***** DATA

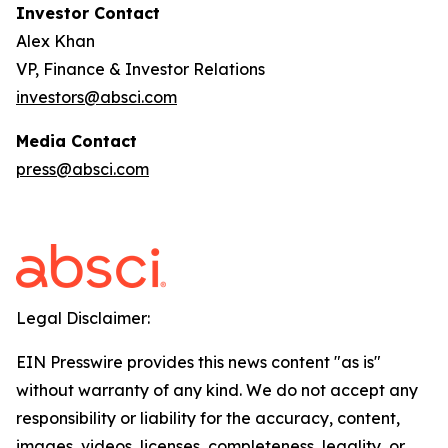
Investor Contact
Alex Khan
VP, Finance & Investor Relations
investors@absci.com
Media Contact
press@absci.com
Legal Disclaimer:
EIN Presswire provides this news content "as is"
without warranty of any kind. We do not accept any
responsibility or liability for the accuracy, content,
images, videos, licenses, completeness, legality, or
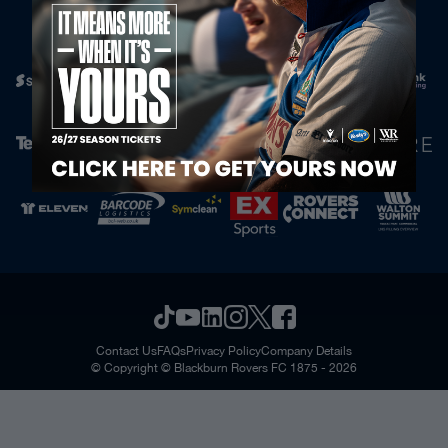
Official Partners
Contact Us
FAQs
Privacy Policy
Company Details
© Copyright © Blackburn Rovers FC 1875 - 2026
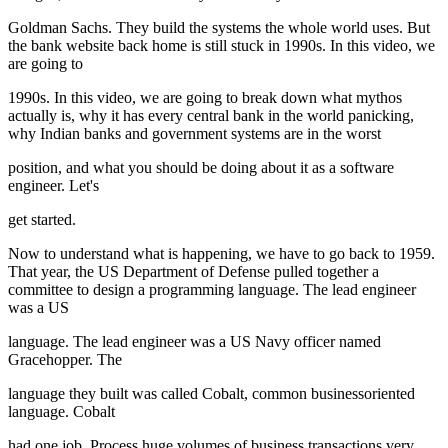
Goldman Sachs. They build the systems the whole world uses. But
the bank website back home is still stuck in 1990s. In this video, we
are going to
1990s. In this video, we are going to break down what mythos
actually is, why it has every central bank in the world panicking,
why Indian banks and government systems are in the worst
position, and what you should be doing about it as a software
engineer. Let's
get started.
Now to understand what is happening, we have to go back to 1959.
That year, the US Department of Defense pulled together a
committee to design a programming language. The lead engineer
was a US
language. The lead engineer was a US Navy officer named
Gracehopper. The
language they built was called Cobalt, common businessoriented
language. Cobalt
had one job. Process huge volumes of business transactions very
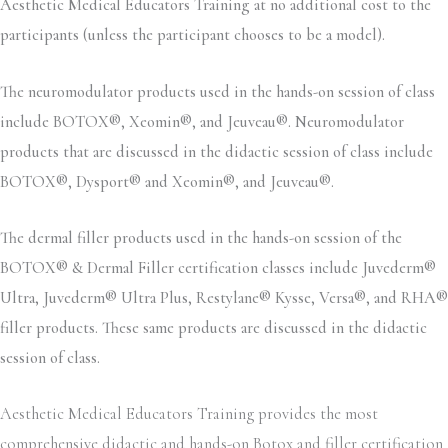
Aesthetic Medical Educators Training at no additional cost to the
participants (unless the participant chooses to be a model).
The neuromodulator products used in the hands-on session of class
include BOTOX®, Xeomin®, and Jeuveau®. Neuromodulator
products that are discussed in the didactic session of class include
BOTOX®, Dysport® and Xeomin®, and Jeuveau®.
The dermal filler products used in the hands-on session of the
BOTOX® & Dermal Filler certification classes include Juvederm®
Ultra, Juvederm® Ultra Plus, Restylane® Kysse, Versa®, and RHA®
filler products. These same products are discussed in the didactic
session of class.
Aesthetic Medical Educators Training provides the most
comprehensive didactic and hands-on Botox and filler certification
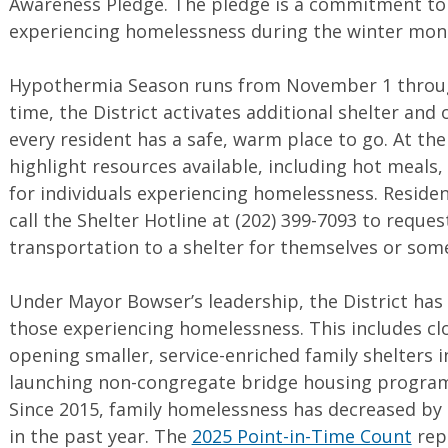
Awareness Pledge. The pledge is a commitment to 
experiencing homelessness during the winter mon
Hypothermia Season runs from November 1 throug
time, the District activates additional shelter and
every resident has a safe, warm place to go. At th
highlight resources available, including hot meal
for individuals experiencing homelessness. Reside
call the Shelter Hotline at (202) 399-7093 to reques
transportation to a shelter for themselves or som
Under Mayor Bowser’s leadership, the District ha
those experiencing homelessness. This includes cl
opening smaller, service-enriched family shelters i
launching non-congregate bridge housing programs
Since 2015, family homelessness has decreased by
in the past year. The
2025 Point-in-Time Count
repo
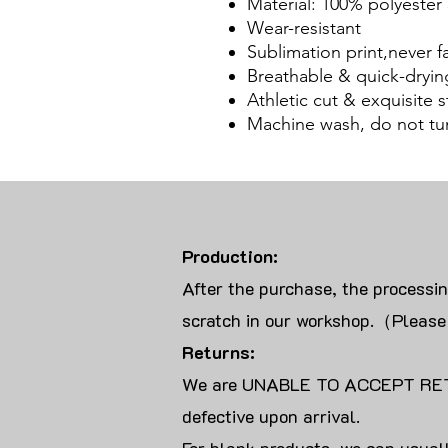
Material: 100% polyester 
Wear-resistant
Sublimation print,never f
Breathable & quick-dryin
Athletic cut & exquisite st
Machine wash, do not tu
Production:
After the purchase, the processi
scratch in our workshop.（Please
Returns:
We are UNABLE TO ACCEPT RET
defective upon arrival.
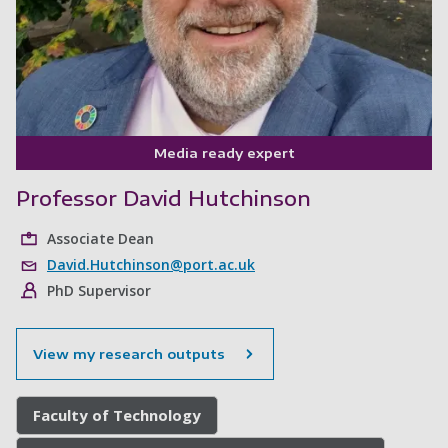
Media ready expert
Professor David Hutchinson
Associate Dean
David.Hutchinson@port.ac.uk
PhD Supervisor
View my research outputs
Faculty of Technology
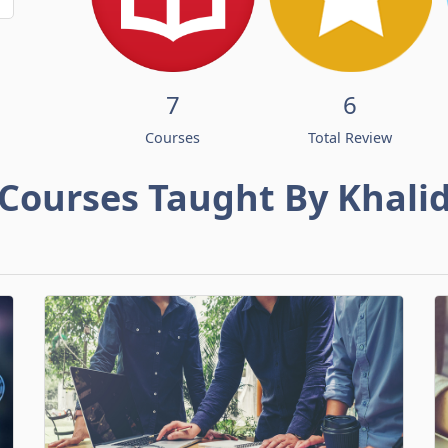
7
6
Courses
Total Review
Courses Taught By Khali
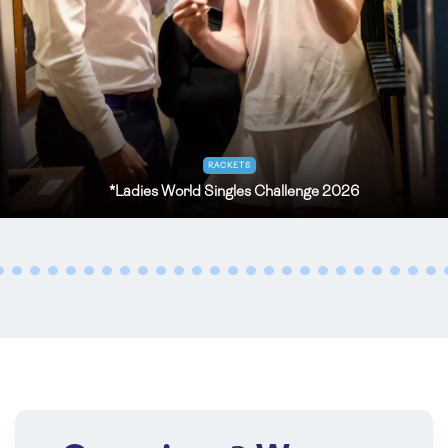
OCT
TENNIS
31
*
Prested Cup for UK Under 20 Amateurs
2026
Oct 31 - Nov 01, 2026
Prested
RACKETS
*Ladies World Singles Challenge 2026
NOV
TENNIS
04
National Over 70’s (age) Handicap Doubles
2026
Nov 04 - 05, 2026
Leamington
NOV
TENNIS
04
Inter Livery 2026
Nov 04 , 2026
The Queen's Club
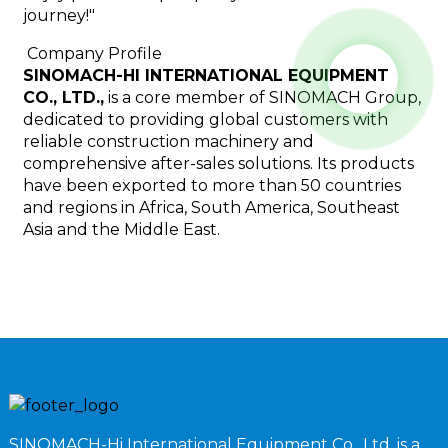
journey!"
Company Profile
SINOMACH-HI INTERNATIONAL EQUIPMENT
CO., LTD.,
is a core member of SINOMACH Group,
dedicated to providing global customers with
reliable construction machinery and
comprehensive after-sales solutions. Its products
have been exported to more than 50 countries
and regions in Africa, South America, Southeast
Asia and the Middle East.
SINOMACH-Hi International Equipment Co., Ltd. is a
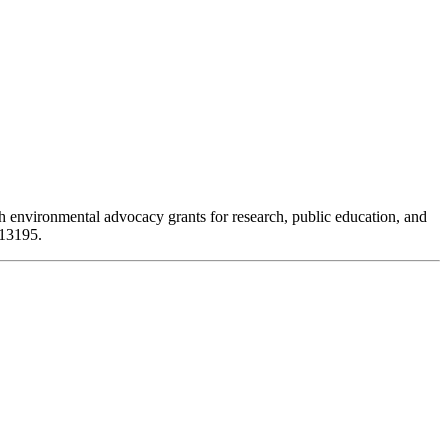
 environmental advocacy grants for research, public education, and
313195.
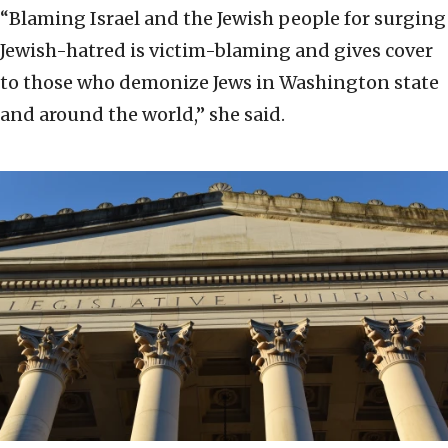
“Blaming Israel and the Jewish people for surging
Jewish-hatred is victim-blaming and gives cover
to those who demonize Jews in Washington state
and around the world,” she said.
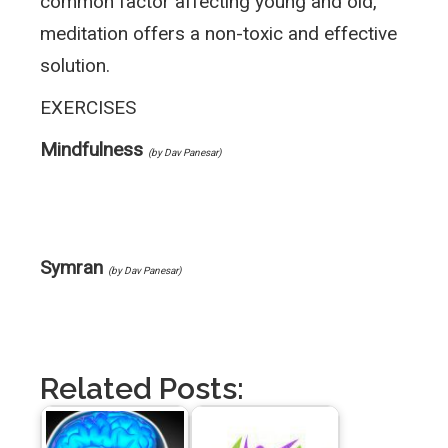
common factor affecting young and old,
meditation offers a non-toxic and effective
solution.
EXERCISES
Mindfulness
(by Dav Panesar)
Symran
(by Dav Panesar)
Related Posts:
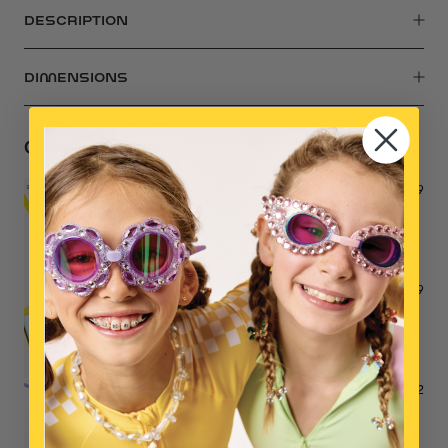
DESCRIPTION
DIMENSIONS
Complete the Set
Mermaid Pool Party Mega Set
$39
Mermaid Makeup Play Kit
$39
Mermaid Dreams Handbag
$42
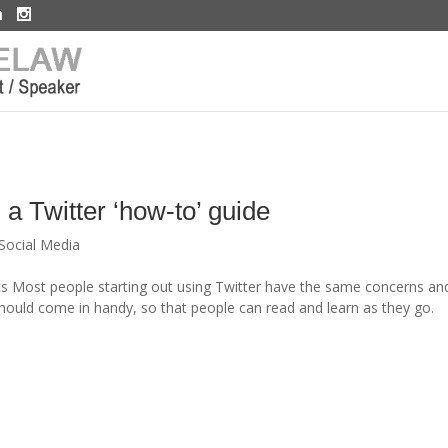
 a Twitter ‘how-to’ guide
Social Media
cs Most people starting out using Twitter have the same concerns an
should come in handy, so that people can read and learn as they go.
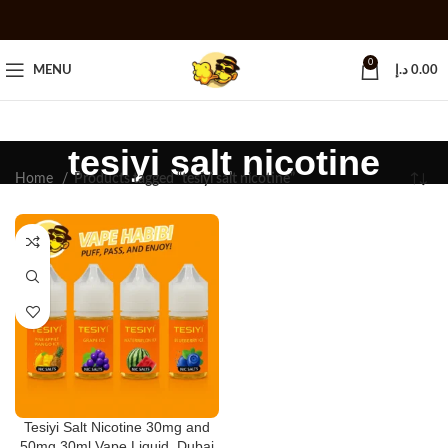
0
MENU
د.إ
0.00
tesiyi salt nicotine
Home
Products tagged “tesiyi salt nicotine”
Tesiyi Salt Nicotine 30mg and
50mg 30ml Vape Liquid, Dubai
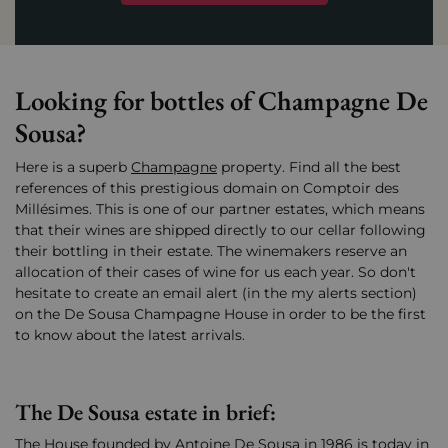
Looking for bottles of Champagne De
Sousa?
Here is a superb
Champagne
property. Find all the best
references of this prestigious domain on Comptoir des
Millésimes. This is one of our partner estates, which means
that their wines are shipped directly to our cellar following
their bottling in their estate. The winemakers reserve an
allocation of their cases of wine for us each year. So don't
hesitate to create an email alert (in the my alerts section)
on the De Sousa Champagne House in order to be the first
to know about the latest arrivals.
The De Sousa estate in brief:
The House founded by Antoine De Sousa in 1986 is today in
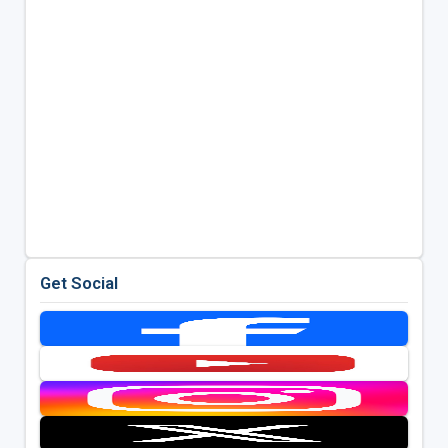
Get Social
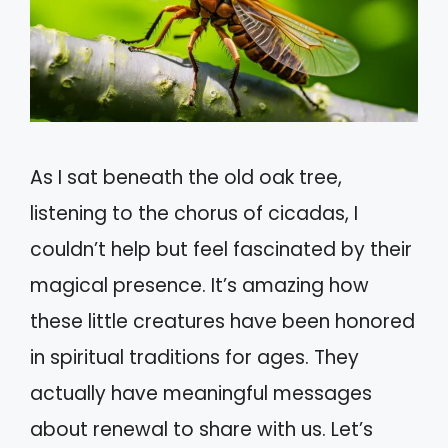
As I sat beneath the old oak tree,
listening to the chorus of cicadas, I
couldn’t help but feel fascinated by their
magical presence. It’s amazing how
these little creatures have been honored
in spiritual traditions for ages. They
actually have meaningful messages
about renewal to share with us. Let’s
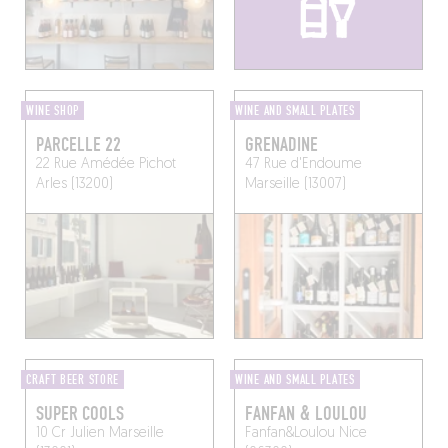
WINE SHOP
WINE AND SMALL PLATES
PARCELLE 22
GRENADINE
22 Rue Amédée Pichot
47 Rue d'Endoume
Arles (13200)
Marseille (13007)
CRAFT BEER STORE
WINE AND SMALL PLATES
SUPER COOLS
FANFAN & LOULOU
10 Cr Julien
Marseille
Fanfan&Loulou
Nice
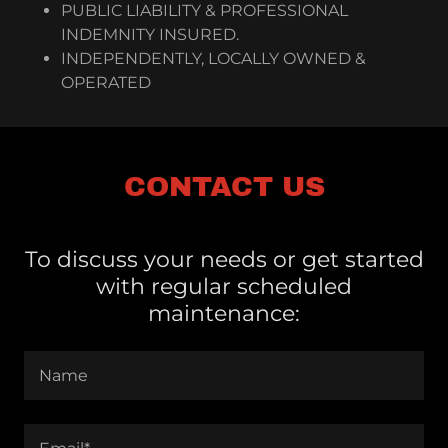
PUBLIC LIABILITY & PROFESSIONAL
INDEMNITY INSURED.
INDEPENDENTLY, LOCALLY OWNED &
OPERATED
CONTACT US
To discuss your needs or get started
with regular scheduled
maintenance:
Name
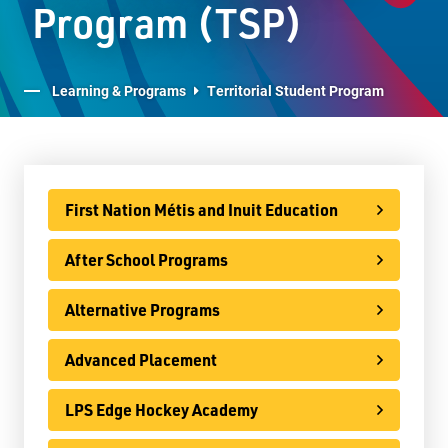
Program (TSP)
After School Programs
Alternative Programs
Learning & Programs
Territorial Student Program
Advanced Placement
LPS Edge Hockey Academy
LPS Superior Volleyball Academy
First Nation Métis and Inuit Education
E-Learning
After School Programs
Virtual Learning Technical Assistance
French Programs
Alternative Programs
IB Programme
Advanced Placement
International
LPS Edge Hockey Academy
Ontario Youth Apprenticeship Program (OYAP)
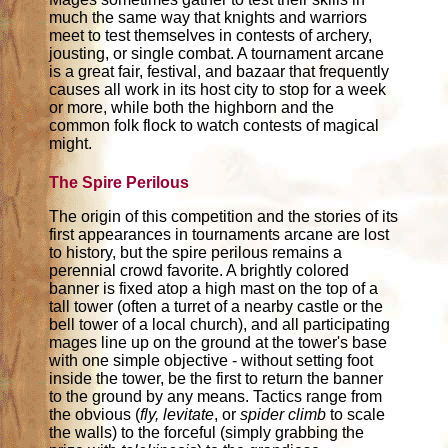
much the same way that knights and warriors
meet to test themselves in contests of archery,
jousting, or single combat. A tournament arcane
is a great fair, festival, and bazaar that frequently
causes all work in its host city to stop for a week
or more, while both the highborn and the
common folk flock to watch contests of magical
might.
The Spire Perilous
The origin of this competition and the stories of its
first appearances in tournaments arcane are lost
to history, but the spire perilous remains a
perennial crowd favorite. A brightly colored
banner is fixed atop a high mast on the top of a
tall tower (often a turret of a nearby castle or the
bell tower of a local church), and all participating
mages line up on the ground at the tower's base
with one simple objective - without setting foot
inside the tower, be the first to return the banner
to the ground by any means. Tactics range from
the obvious (
fly, levitate
, or
spider climb
to scale
the walls) to the forceful (simply grabbing the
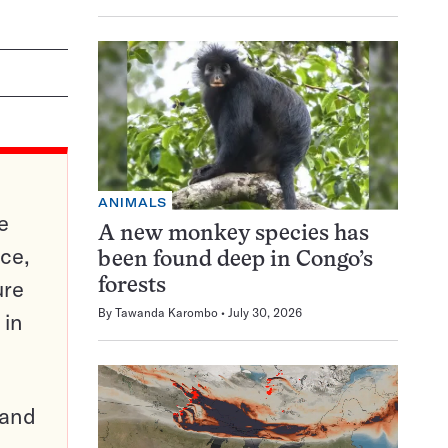
ANIMALS
e
A new monkey species has
ce,
been found deep in Congo’s
ure
forests
By
Tawanda Karombo
July 30, 2026
 in
pand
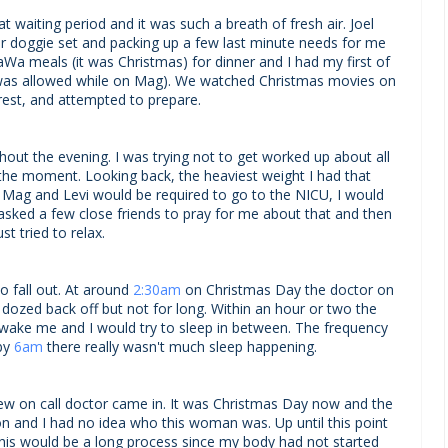
t waiting period and it was such a breath of fresh air. Joel
our doggie set and packing up a few last minute needs for me
aWa meals (it was Christmas) for dinner and I had my first of
I was allowed while on Mag). We watched Christmas movies on
o rest, and attempted to prepare.
hout the evening. I was trying not to get worked up about all
n the moment. Looking back, the heaviest weight I had that
Mag and Levi would be required to go to the NICU, I would
 asked a few close friends to pray for me about that and then
ust tried to relax.
o fall out. At around
2:30am
on Christmas Day the doctor on
I dozed back off but not for long. Within an hour or two the
wake me and I would try to sleep in between. The frequency
 by
6am
there really wasn't much sleep happening.
new on call doctor came in. It was Christmas Day now and the
on and I had no idea who this woman was. Up until this point
his would be a long process since my body had not started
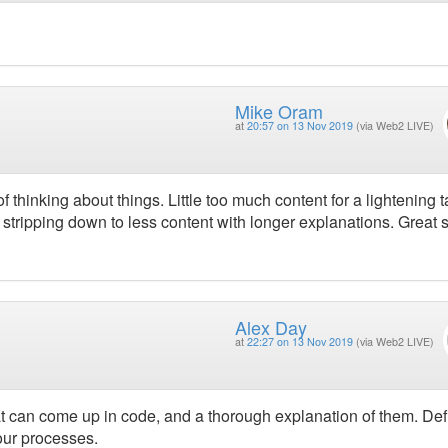
Mike Oram
at
20:57 on 13 Nov 2019
(via Web2 LIVE)
thinking about things. Little too much content for a lightening t
der stripping down to less content with longer explanations. Great 
Alex Day
at
22:27 on 13 Nov 2019
(via Web2 LIVE)
at can come up in code, and a thorough explanation of them. Defi
our processes.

**********

▶ [WHAT THE TASK REQUIRES]: Reproduce the lines of the data between the lines holding "t waiting period" and "Mag and Levi", inclusive.

▶ [SOLUTION TO THE EXERCISE]:
t waiting period and it was such a breath of fresh air. Joel
our doggie set and packing up a few last minute needs for me
aWa meals (it was Christmas) for dinner and I had my first of
I was allowed while on Mag). We watched Christmas movies on
o rest, and attempted to prepare.
hout the evening. I was trying not to get worked up about all
n the moment. Looking back, the heaviest weight I had that
Mag and Levi would be required to go to the NICU, I would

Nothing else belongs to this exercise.